# My Rem 700 in .243 with a barska 6-24x50.



## anticreep (Jun 24, 2012)

Just wanted to show off my gun!
Just got the scope in today still need to sight it in but just looking threw the scope
it just as clear as my $300 muzzle loader scope...
And the stock is a boyds thumb hole..


----------



## prairiewolf (Feb 19, 2012)

nice looking set up.


----------



## anticreep (Jun 24, 2012)

now im ready to get me some coyotes with it.


----------



## Rick Howard (Feb 25, 2012)

Nice looking gun.
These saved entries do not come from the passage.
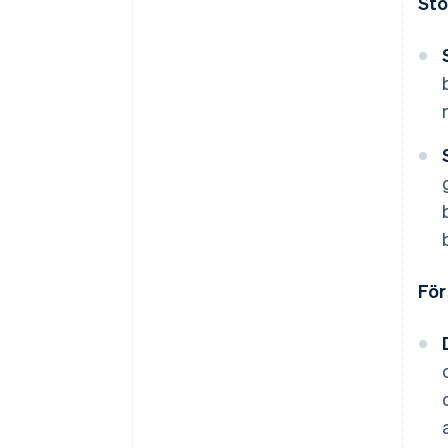
Sto
För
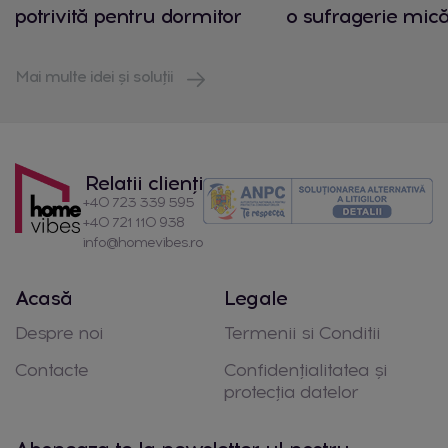
potrivită pentru dormitor
o sufragerie mic
Mai multe idei și soluții
Relatii clienți
+40 723 339 595
+40 721 110 938
info@homevibes.ro
Acasă
Legale
Despre noi
Termenii si Conditii
Contacte
Confidențialitatea și
protecția datelor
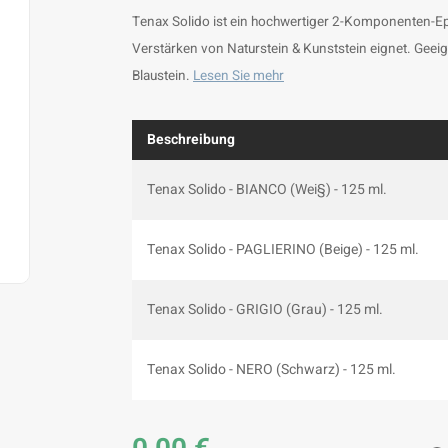
Tenax Solido ist ein hochwertiger 2-Komponenten-Ep
Verstärken von Naturstein & Kunststein eignet. Gee
Blaustein.
Lesen Sie mehr
Beschreibung
Tenax Solido - BIANCO (Wei§) - 125 ml.
Tenax Solido - PAGLIERINO (Beige) - 125 ml.
Tenax Solido - GRIGIO (Grau) - 125 ml.
Tenax Solido - NERO (Schwarz) - 125 ml.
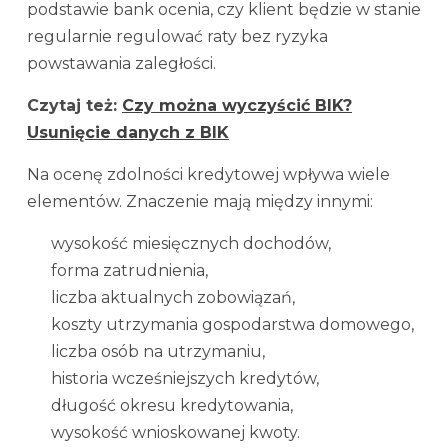
podstawie bank ocenia, czy klient będzie w stanie
regularnie regulować raty bez ryzyka
powstawania zaległości.
Czytaj też:
Czy można wyczyścić BIK?
Usunięcie danych z BIK
Na ocenę zdolności kredytowej wpływa wiele
elementów. Znaczenie mają między innymi:
wysokość miesięcznych dochodów,
forma zatrudnienia,
liczba aktualnych zobowiązań,
koszty utrzymania gospodarstwa domowego,
liczba osób na utrzymaniu,
historia wcześniejszych kredytów,
długość okresu kredytowania,
wysokość wnioskowanej kwoty.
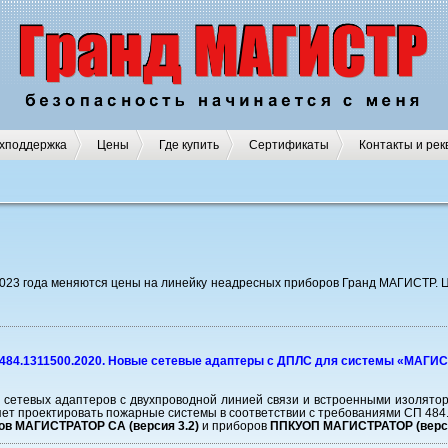
хподдержка
Цены
Где купить
Сертификаты
Контакты и рек
2023 года меняются цены на линейку неадресных приборов Гранд МАГИСТР.
П 484.1311500.2020. Новые сетевые адаптеры с ДПЛС для системы «МАГИ
 сетевых адаптеров с двухпроводной линией связи и встроенными изолято
т проектировать пожарные системы в соответствии с требованиями СП 484.
ов МАГИСТРАТОР СА (версия 3.2)
и приборов
ППКУОП МАГИСТРАТОР (верси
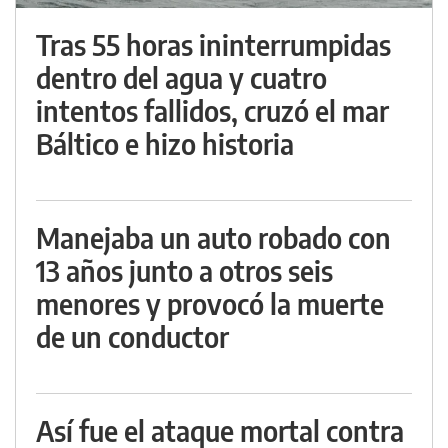
Tras 55 horas ininterrumpidas
dentro del agua y cuatro
intentos fallidos, cruzó el mar
Báltico e hizo historia
Manejaba un auto robado con
13 años junto a otros seis
menores y provocó la muerte
de un conductor
Así fue el ataque mortal contra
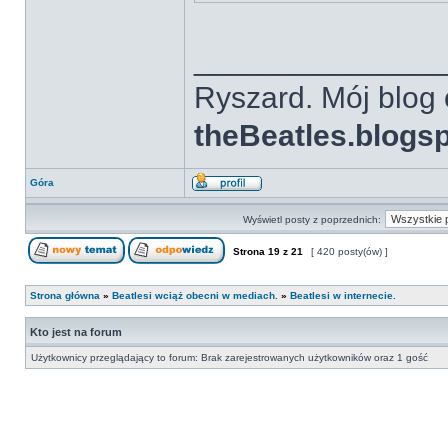
______________
Ryszard. Mój blog 
theBeatles.blogs
Góra
Wyświetl posty z poprzednich:
Strona
19
z
21
[ 420 posty(ów) ]
Strona główna
»
Beatlesi wciąż obecni w mediach.
»
Beatlesi w internecie.
Kto jest na forum
Użytkownicy przeglądający to forum: Brak zarejestrowanych użytkowników oraz 1 gość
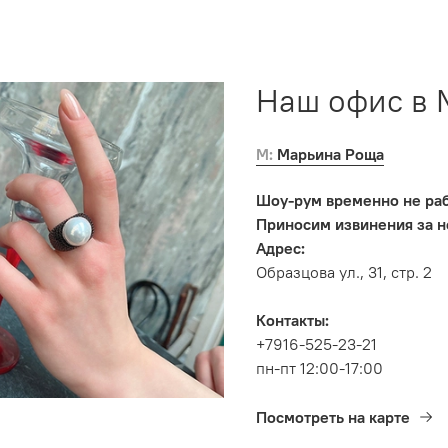
Наш офис в 
М: Марьина Роща
Шоу-рум временно не раб
Приносим извинения за н
Адрес:
Образцова ул., 31, стр. 2
Контакты:
+7916-525-23-21
пн-пт 12:00-17:00
Посмотреть на карте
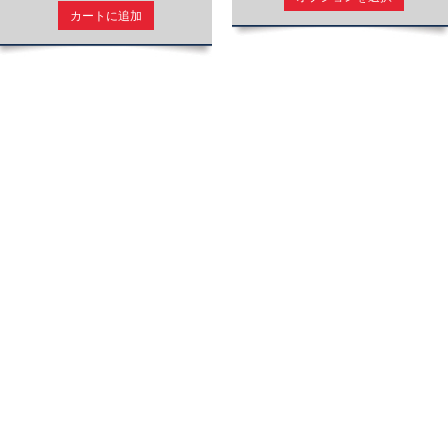
カートに追加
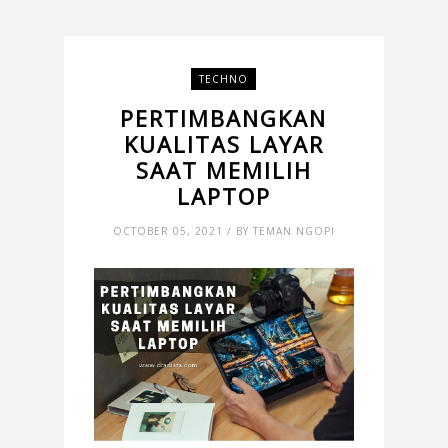
TECHNO
PERTIMBANGKAN
KUALITAS LAYAR
SAAT MEMILIH
LAPTOP
OCTOBER 05, 2021 / BY TEMAN NGOPI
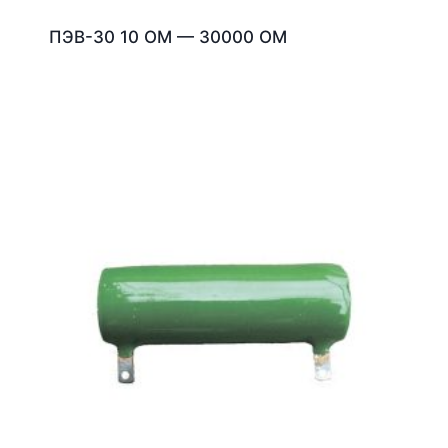
ПЭВ-30 10 ОМ — 30000 ОМ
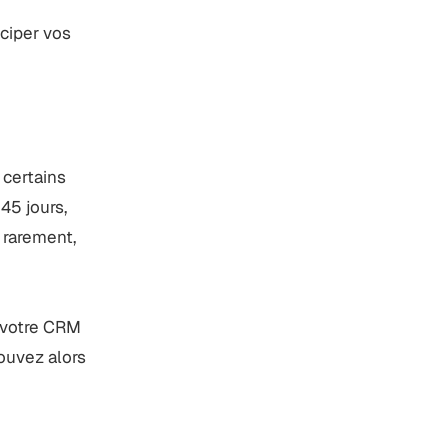
iciper vos
 certains
45 jours,
p rarement,
s votre CRM
pouvez alors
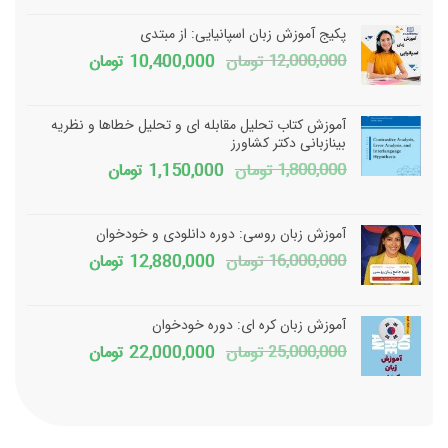
پکیج آموزش زبان اسپانیایی: از مبتدی
قیمت
قیمت
12,000,000
تومان
10,400,000
تومان
اصلی
فعلی
12,000,000 تومان
آموزش کتاب تحلیل مقابله ای و تحلیل خطاها و نظریه
بود.
است.
بینازبانی دکتر کشاورز
قیمت
قیمت
1,800,000
تومان
1,150,000
تومان
اصلی
فعلی
1,800,000 تومان
150,000
آموزش زبان روسی: دوره دانلودی و خودخوان
بود.
است.
قیمت
قیمت
16,000,000
تومان
12,880,000
تومان
اصلی
فعلی
16,000,000 تومان
آموزش زبان کره ای: دوره خودخوان
بود.
است.
قیمت
قیمت
25,000,000
تومان
22,000,000
تومان
اصلی
فعلی
25,000,000 تومان
بود.
است.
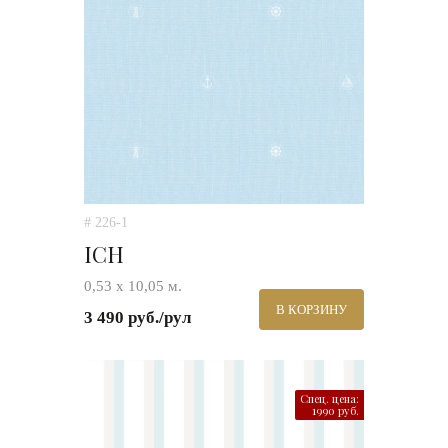
# 226-1
ICH
0,53 х 10,05 м.
В КОРЗИНУ
3 490 руб./рул
Спец. цена:
1990 руб.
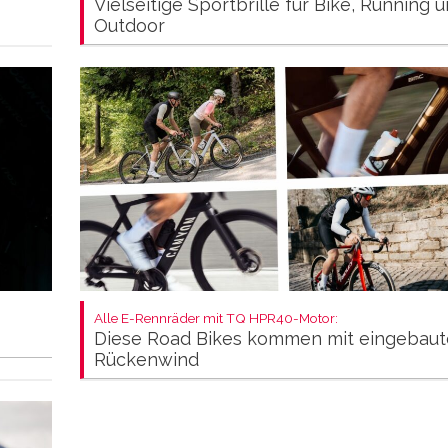
Vielseitige Sportbrille für Bike, Running 
Outdoor
Alle E-Rennräder mit TQ HPR40-Motor:
Diese Road Bikes kommen mit eingebau
Rückenwind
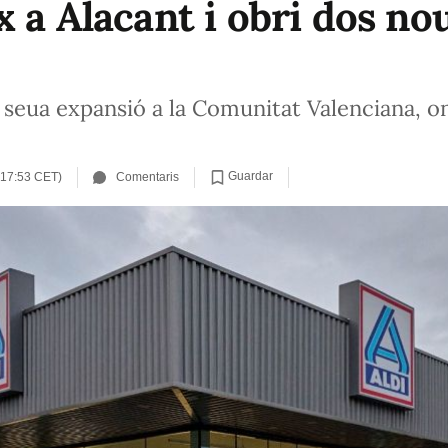
 a Alacant i obri dos no
 seua expansió a la Comunitat Valenciana, on
Guardar
(17:53 CET)
Comentaris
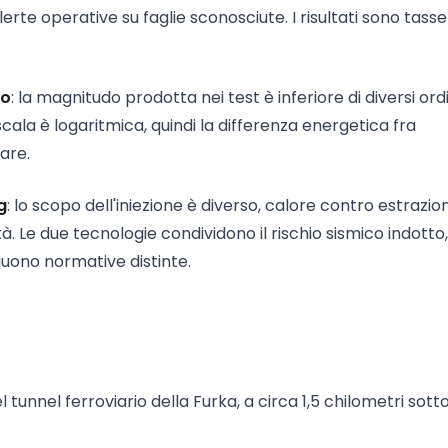
te operative su faglie sconosciute. I risultati sono tassel
so
: la magnitudo prodotta nei test è inferiore di diversi ordi
cala è logaritmica, quindi la differenza energetica fra
are.
g
: lo scopo dell'iniezione è diverso, calore contro estrazio
ità. Le due tecnologie condividono il rischio sismico indotto
uono normative distinte.
l tunnel ferroviario della Furka, a circa 1,5 chilometri sotto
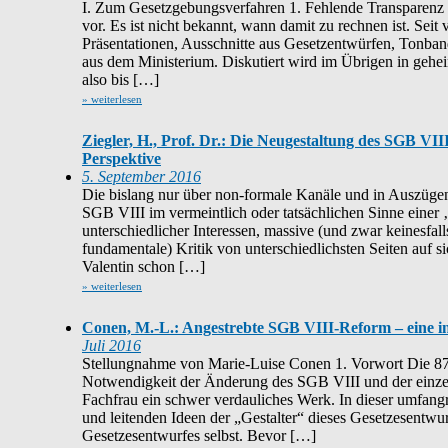
I. Zum Gesetzgebungsverfahren 1. Fehlende Transparenz 
vor. Es ist nicht bekannt, wann damit zu rechnen ist. Sei
Präsentationen, Ausschnitte aus Gesetzentwürfen, Tonban
aus dem Ministerium. Diskutiert wird im Übrigen in gehe
also bis […]
» weiterlesen
Ziegler, H., Prof. Dr.: Die Neugestaltung des SGB VI
Perspektive
5. September 2016
Die bislang nur über non-formale Kanäle und in Auszüg
SGB VIII im vermeintlich oder tatsächlichen Sinne einer
unterschiedlicher Interessen, massive (und zwar keinesfal
fundamentale) Kritik von unterschiedlichsten Seiten auf s
Valentin schon […]
» weiterlesen
Conen, M.-L.: Angestrebte SGB VIII-Reform – eine inh
Juli 2016
Stellungnahme von Marie-Luise Conen 1. Vorwort Die 87
Notwendigkeit der Änderung des SGB VIII und der einzeln
Fachfrau ein schwer verdauliches Werk. In dieser umfan
und leitenden Ideen der „Gestalter“ dieses Gesetzesentwur
Gesetzesentwurfes selbst. Bevor […]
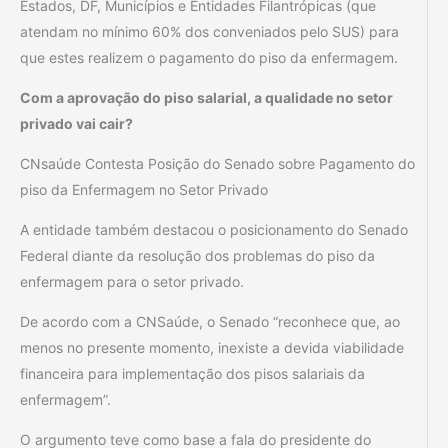
Estados, DF, Municípios e Entidades Filantrópicas (que
atendam no mínimo 60% dos conveniados pelo SUS) para
que estes realizem o pagamento do piso da enfermagem.
Com a aprovação do piso salarial, a qualidade no setor
privado vai cair?
CNsaúde Contesta Posição do Senado sobre Pagamento do
piso da Enfermagem no Setor Privado
A entidade também destacou o posicionamento do Senado
Federal diante da resolução dos problemas do piso da
enfermagem para o setor privado.
De acordo com a CNSaúde, o Senado “reconhece que, ao
menos no presente momento, inexiste a devida viabilidade
financeira para implementação dos pisos salariais da
enfermagem”.
O argumento teve como base a fala do presidente do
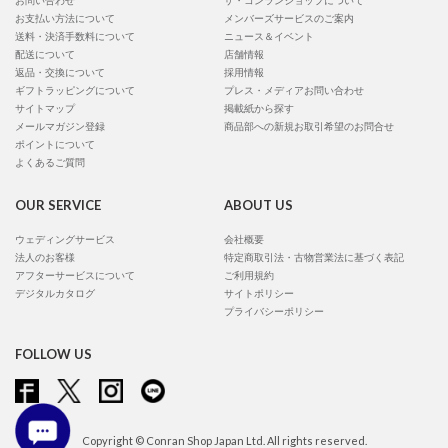
お問い合わせ
ザ・コンランショップについて
お支払い方法について
メンバーズサービスのご案内
送料・決済手数料について
ニュース＆イベント
配送について
店舗情報
返品・交換について
採用情報
ギフトラッピングについて
プレス・メディアお問い合わせ
サイトマップ
掲載紙から探す
メールマガジン登録
商品部への新規お取引希望のお問合せ
ポイントについて
よくあるご質問
OUR SERVICE
ABOUT US
ウェディングサービス
会社概要
法人のお客様
特定商取引法・古物営業法に基づく表記
アフターサービスについて
ご利用規約
デジタルカタログ
サイトポリシー
プライバシーポリシー
FOLLOW US
Copyright © Conran Shop Japan Ltd. All rights reserved.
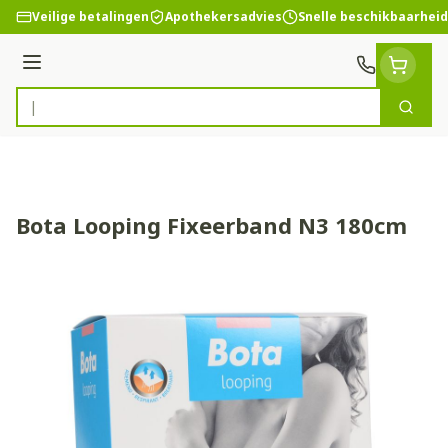
Ga naar de inhoud
Veilige betalingen
Apothekersadvies
Snelle beschikbaarheid
Menu
Zoek
Product, merk, categorie...
Bota Looping Fixeerband N3 180cm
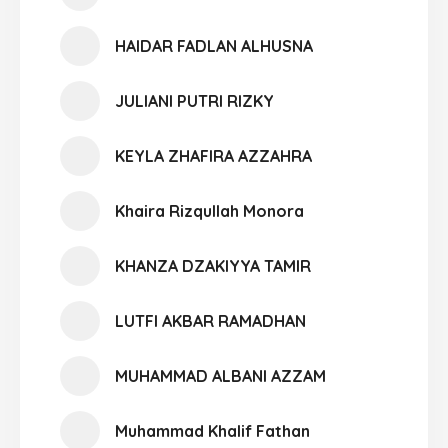
HAIDAR FADLAN ALHUSNA
JULIANI PUTRI RIZKY
KEYLA ZHAFIRA AZZAHRA
Khaira Rizqullah Monora
KHANZA DZAKIYYA TAMIR
LUTFI AKBAR RAMADHAN
MUHAMMAD ALBANI AZZAM
Muhammad Khalif Fathan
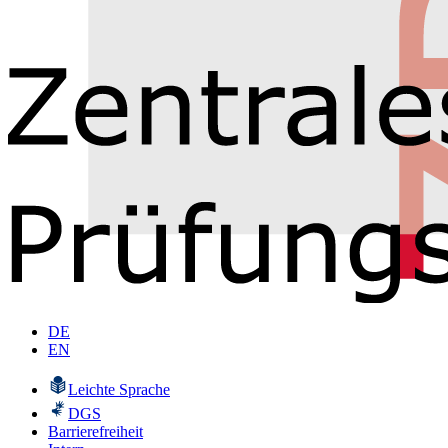
DE
EN
Leichte Sprache
DGS
Barrierefreiheit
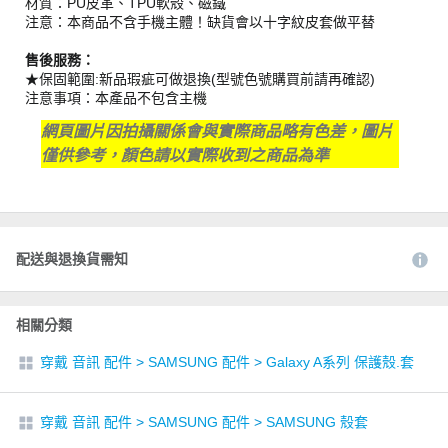
材質：PU皮革、TPU軟殼、磁鐵
注意：本商品不含手機主體！缺貨會以十字紋皮套做平替
售後服務：
★保固範圍:新品瑕疵可做退換(型號色號購買前請再確認)
注意事項：本產品不包含主機
網頁圖片因拍攝關係會與實際商品略有色差，圖片
僅供參考，顏色請以實際收到之商品為準
配送與退換貨需知
相關分類
穿戴 音訊 配件
>
SAMSUNG 配件
>
Galaxy A系列 保護殼.套
穿戴 音訊 配件
>
SAMSUNG 配件
>
SAMSUNG 殼套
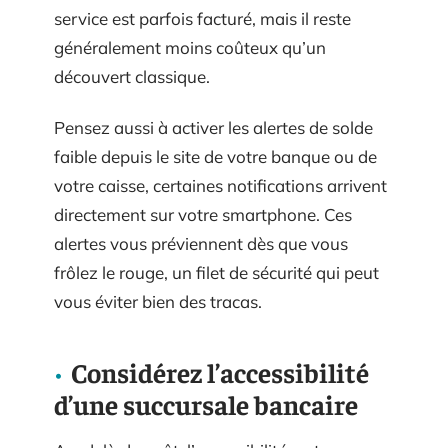
service est parfois facturé, mais il reste
généralement moins coûteux qu’un
découvert classique.
Pensez aussi à activer les alertes de solde
faible depuis le site de votre banque ou de
votre caisse, certaines notifications arrivent
directement sur votre smartphone. Ces
alertes vous préviennent dès que vous
frôlez le rouge, un filet de sécurité qui peut
vous éviter bien des tracas.
Considérez l’accessibilité
d’une succursale bancaire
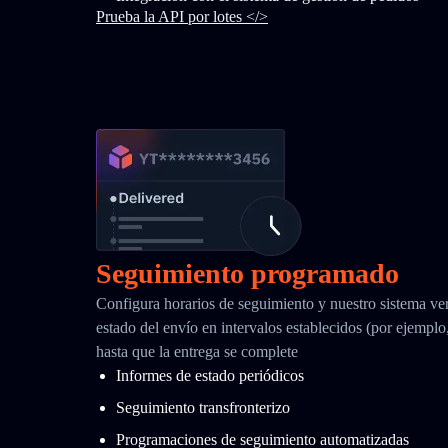
Prueba la API por lotes </>
Seguimiento programado
Configura horarios de seguimiento y nuestro sistema ver
estado del envío en intervalos establecidos (por ejemplo
hasta que la entrega se complete
Informes de estado periódicos
Seguimiento transfronterizo
Programaciones de seguimiento automatizadas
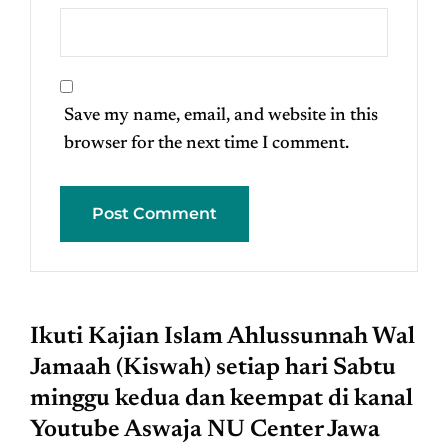
Save my name, email, and website in this
browser for the next time I comment.
Ikuti Kajian Islam Ahlussunnah Wal
Jamaah (Kiswah) setiap hari Sabtu
minggu kedua dan keempat di kanal
Youtube Aswaja NU Center Jawa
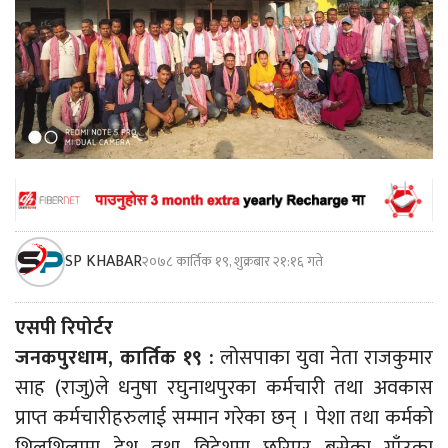
SP KHABAR
२०७८ कार्तिक १९, शुक्रबार २१:१६ गते
एसपी रिपोर्टर
जनकपुरधाम, कार्तिक १९ :
लोसपाका युवा नेता राजकुमार
साह (राजु)ले धनुषा रघुनाथपुरका कर्मचारी तथा अवकास
प्राप्त कर्मचारीहरुलाई सम्मान गरेका छन् । पेशा तथा कर्मको
शिलशिलामा देश तथा विदेशमा छरिएर बसेका गाँउका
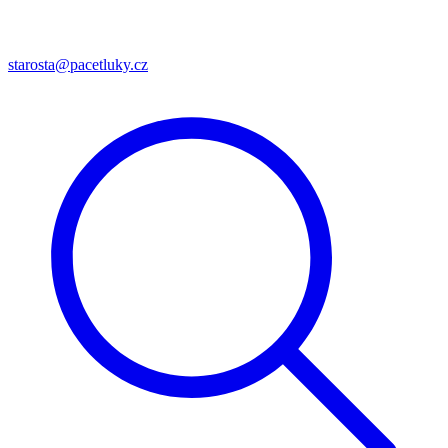
starosta@pacetluky.cz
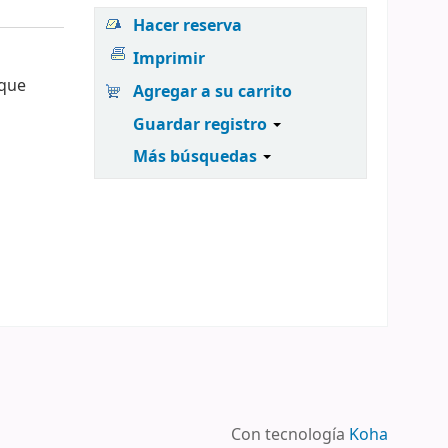
Hacer reserva
Imprimir
ique
Agregar a su carrito
Guardar registro
Más búsquedas
Con tecnología
Koha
Take pics and show off your shooting after it is sited in.


----------



## anticreep (Jun 24, 2012)

will do going to sight it in sometime soon.


----------



## 220swift (Mar 2, 2011)

that should do the trick.....


----------



## anticreep (Jun 24, 2012)

im wanting to get the bolt fluted and have a muzzle break put on it... but that will be down the road when i get some $ saved up


----------



## poe (Feb 10, 2010)

nice rig. I love shooting my .243 but it dont get used to much any more as I use my 300 win mag for deer and .223 or 22-250 for coyotes. Still might take the .243 out to fill my doe tag this year.


----------



## glenway (Mar 27, 2011)

Very good multi-purpose caliber the .243. Just wondering why you might add a muzzle brake with the relatively mild recoil - especially with the lighter varmint bullets.


----------



## bones44 (Jan 7, 2011)

Looks great !! Have fun shooting.


----------



## anticreep (Jun 24, 2012)

not much for the recoil i really just wanting one for the look of it i just think they look cool


----------



## youngdon (Mar 10, 2010)

I wouldn't add a muzzle brake to it as then you'll have to worry about the increased noise. If the recoil from a 243 is a bit much for you, I would do two things bfore adding a brake...1. put a better recoil pad on it or add a slipon to it and 2. shoot light bullets. Be mindful that some of the lighter bullets are not meant for shooting deer sized animals.


----------



## anticreep (Jun 24, 2012)

I was kinda just wanting to do it for the looks. The recoil is not bad at all.. i shoot hornady 75gr bullets in it... and here in illinois we cant use a rifle to go deer hunting. i use a muzzle loader for deer hunting.


----------